Expect to see a lot more of this in the weeks and months to come, either in regards to Walkergate or the recall. [Easy to second-guess on-air interviews, but Mike Gousha should have followed up with, 'With all due respect, Governor, knock it off. Who hired Kelly Rindfleisch?']

Dan Bice notes the trademark Scott Walker hypocrisy:

In a 2006 news release, Walker blasted then-Gov. Jim Doyle when a state employee named Georgia Thompson was indicted on federal corruption charges.

"Unfortunately, we have a Governor and administration that condones unethical and illegal behavior," Walker said in a statement on Jan. 24, 2006. "The people of Wisconsin deserve better." ...

A three-judge panel later reversed the [conviction], saying Thompson had been wrongly convicted. One of the judges said that "the evidence is beyond thin."

Walker now finds himself under the microscope after four of his former county aides or appointees have been charged as part of an ongoing John Doe investigation into activities while Walker was Milwaukee County executive. The first-term governor announced Friday that he has hired two criminal defense lawyers and will meet with District Attorney John Chisholm on Monday.

Throughout the secret investigation, Walker has defended himself and proclaimed that he does not believe he is the target. But he has said little about the former and current aides caught up in the 20-month probe.

But back in 2006 when Thompson was charged by then-U.S. Attorney Steven Biskupic - who now represents Walker's campaign - Walker went on the attack against Doyle, even though Thompson was a civil service employee who was hired in 2001 under Gov. Scott McCallum, a Republican.
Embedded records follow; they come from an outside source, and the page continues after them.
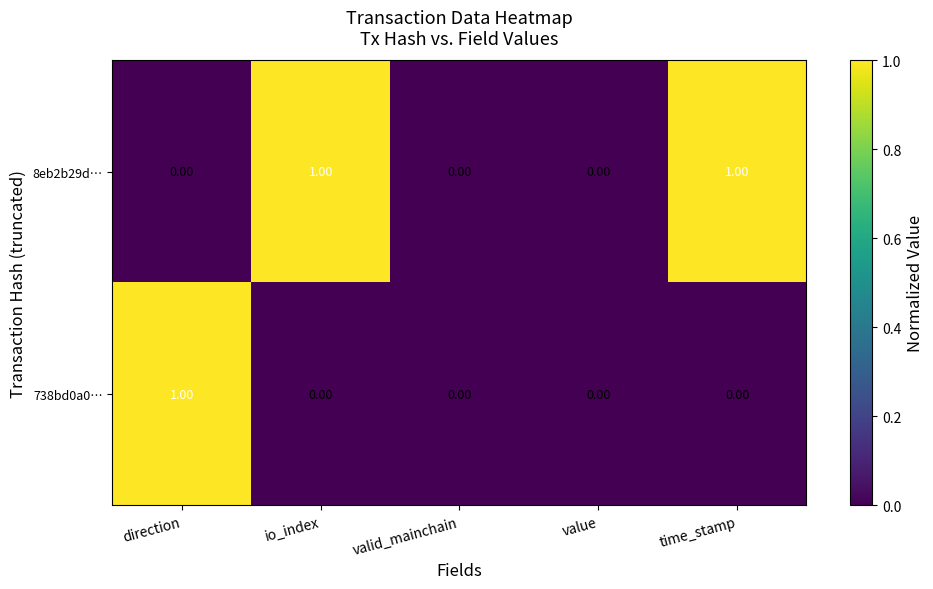

Which series has the largest total across all categories?

8eb2b29d…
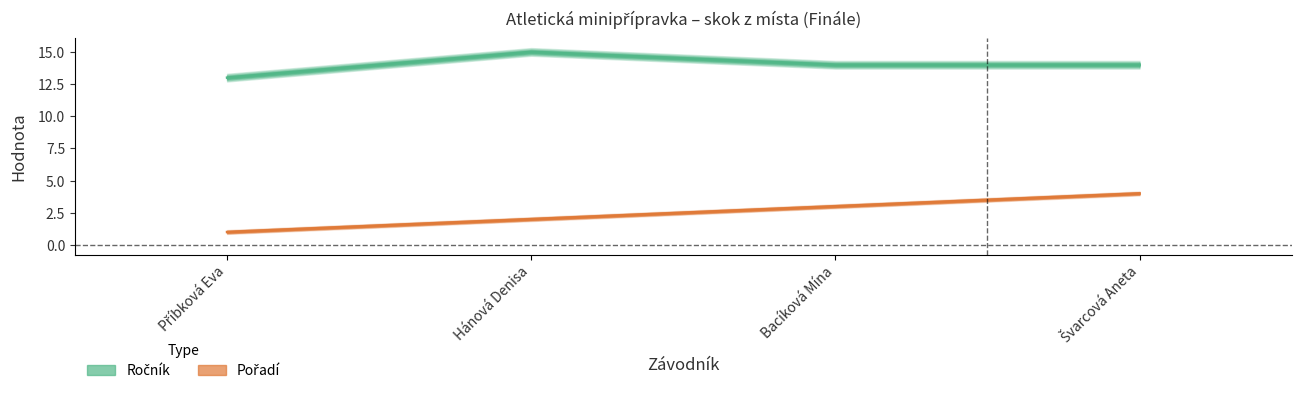

The value of Pořadí at Hánová Denisa is 3. True or false?

False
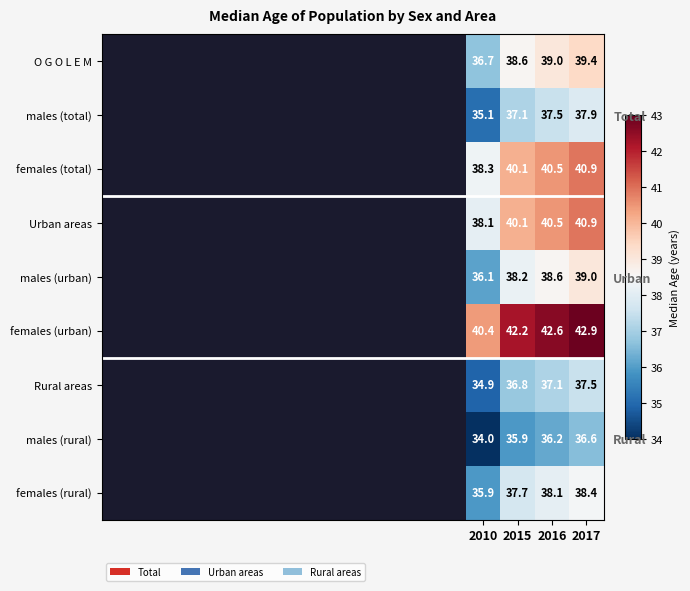

List the series in order of their peak value, highest first.

females (urban), females (total), Urban areas, O G O L E M, males (urban), females (rural), males (total), Rural areas, males (rural)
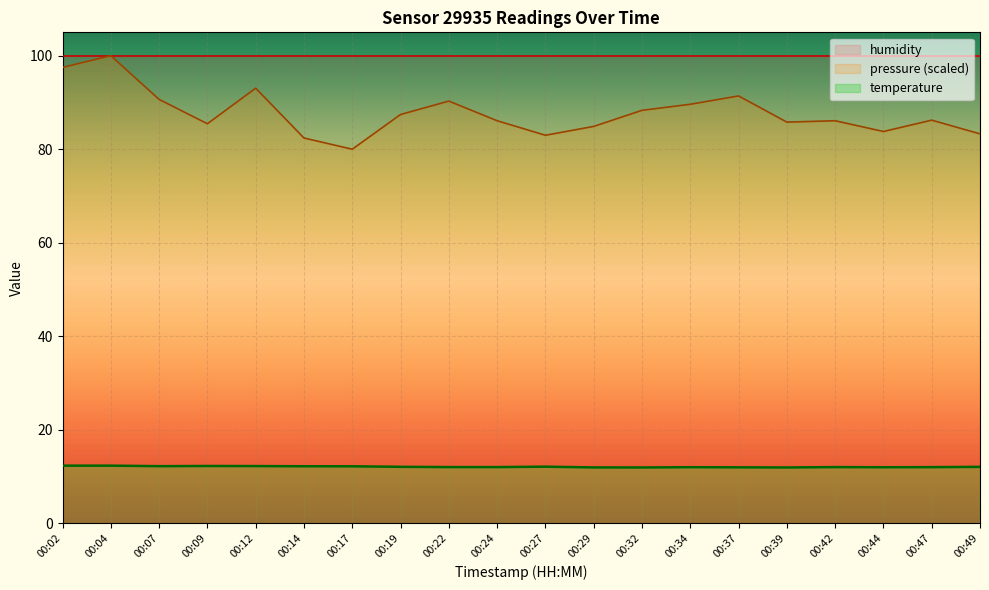

List the labels in order of value, smallest first.

00:32, 00:39, 00:29, 00:37, 00:44, 00:34, 00:47, 00:22, 00:24, 00:42, 00:49, 00:19, 00:27, 00:17, 00:14, 00:07, 00:12, 00:09, 00:02, 00:04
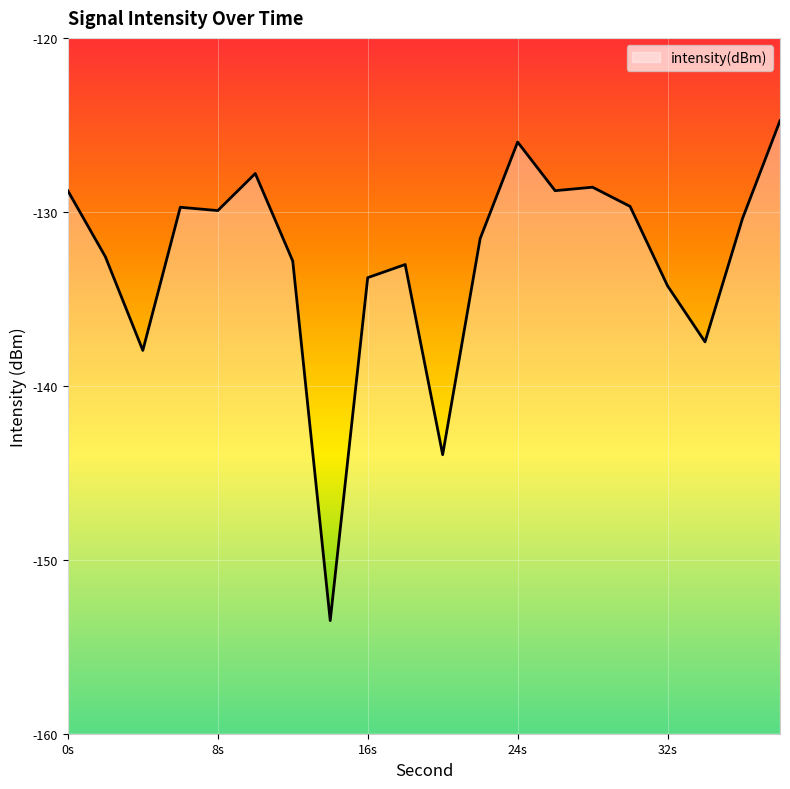

Between 34 and 18, which is larger?

18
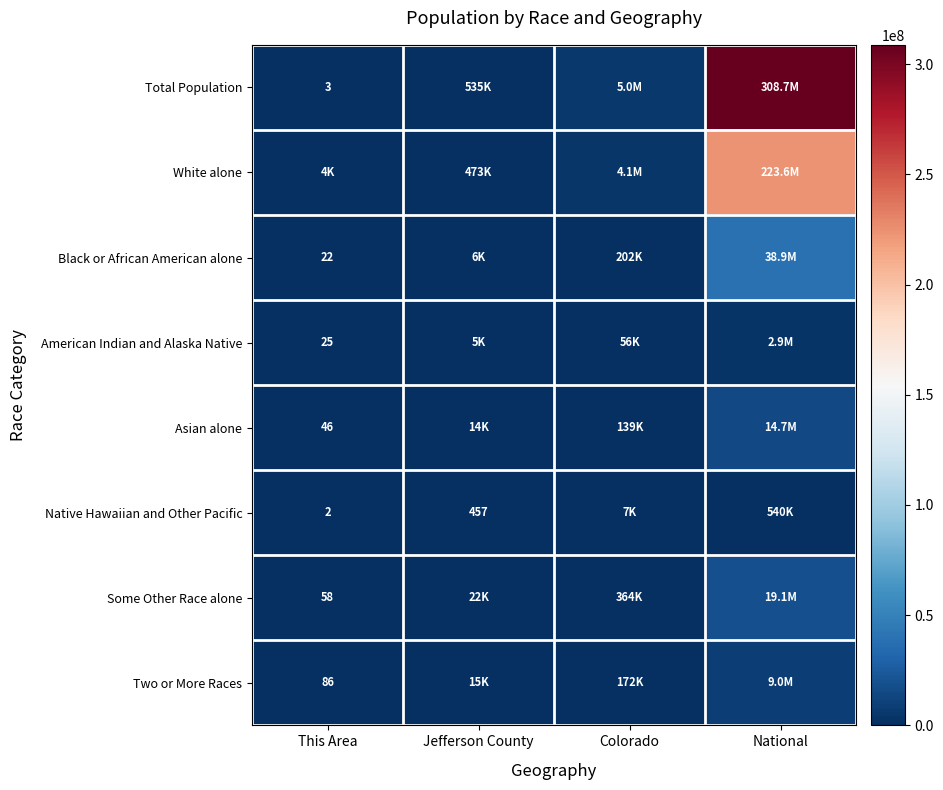

Is it true that Asian alone equals 46 at This Area?

True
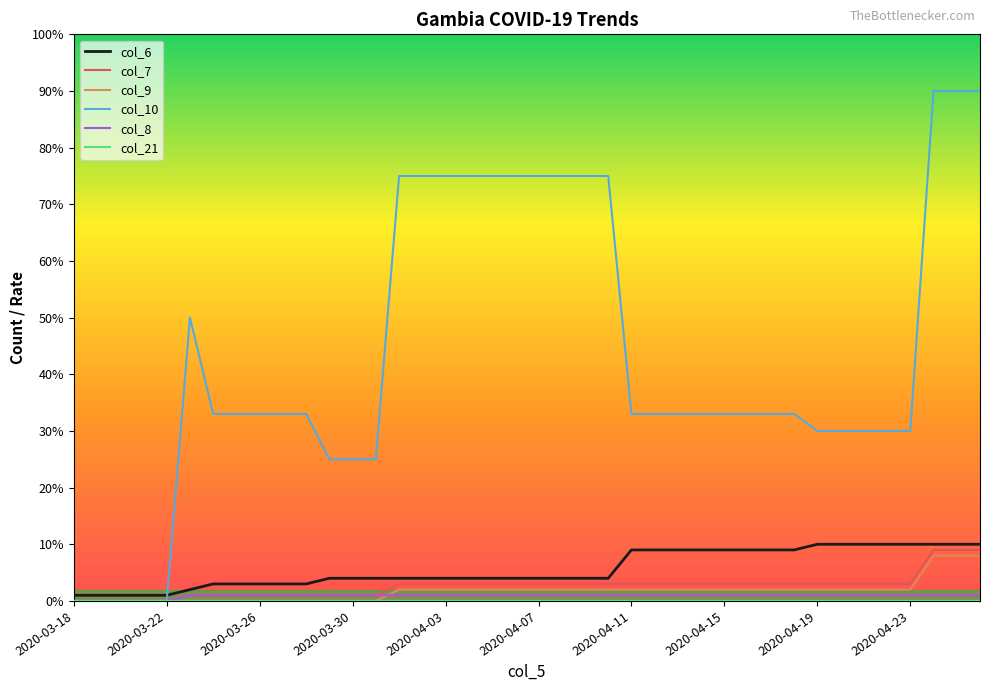

Which series has the widest spread of values?

col_10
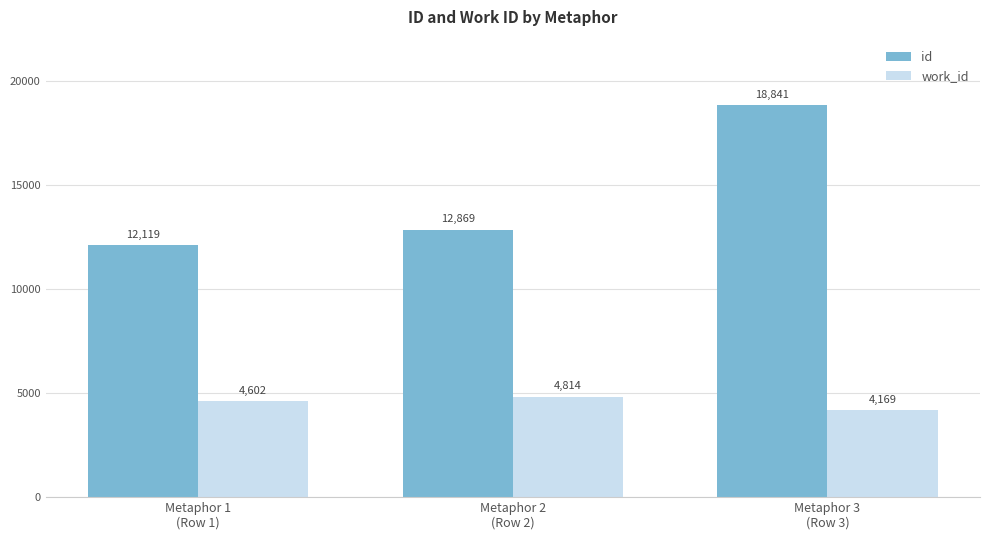

Rank the series by their maximum value, from highest to lowest.

id, work_id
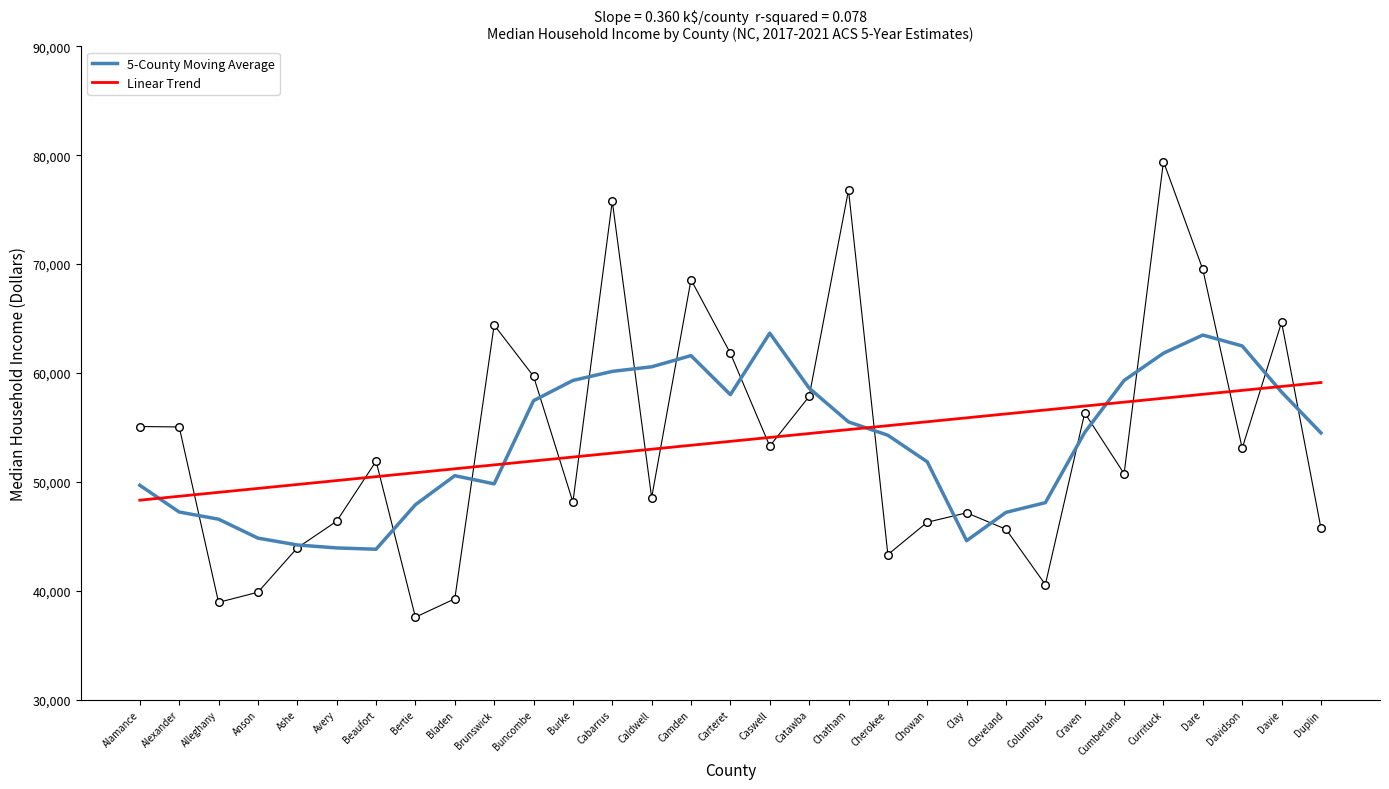

Which series reaches the minimum Y coordinate?

5-County Moving Average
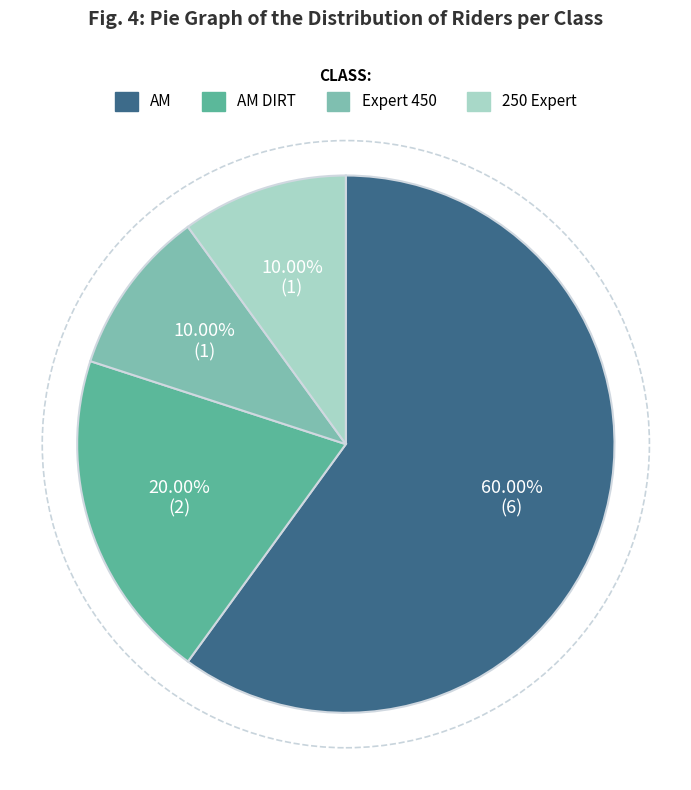

Is there a majority slice in this chart?

Yes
"Today's indictment provides further confirmation that the Doyle administration is damaged and must be removed from the Capitol," said Walker, a Wauwatosa Republican, of his Democratic predecessor. "Governor Doyle needs to purge his administration of individuals who place politics and special interests ahead of the people of Wisconsin."

Walker went on to call on Doyle to adopt a series of reforms that the candidate was proposing.

"Little can be said to underscore the seriousness of this charge. I am hopeful that the people of Wisconsin will allow me the opportunity to clean up Madison with the same fervor that guided my reform movement in Milwaukee County."

So what should Walker do now if he is to be consistent with his criticisms of Doyle?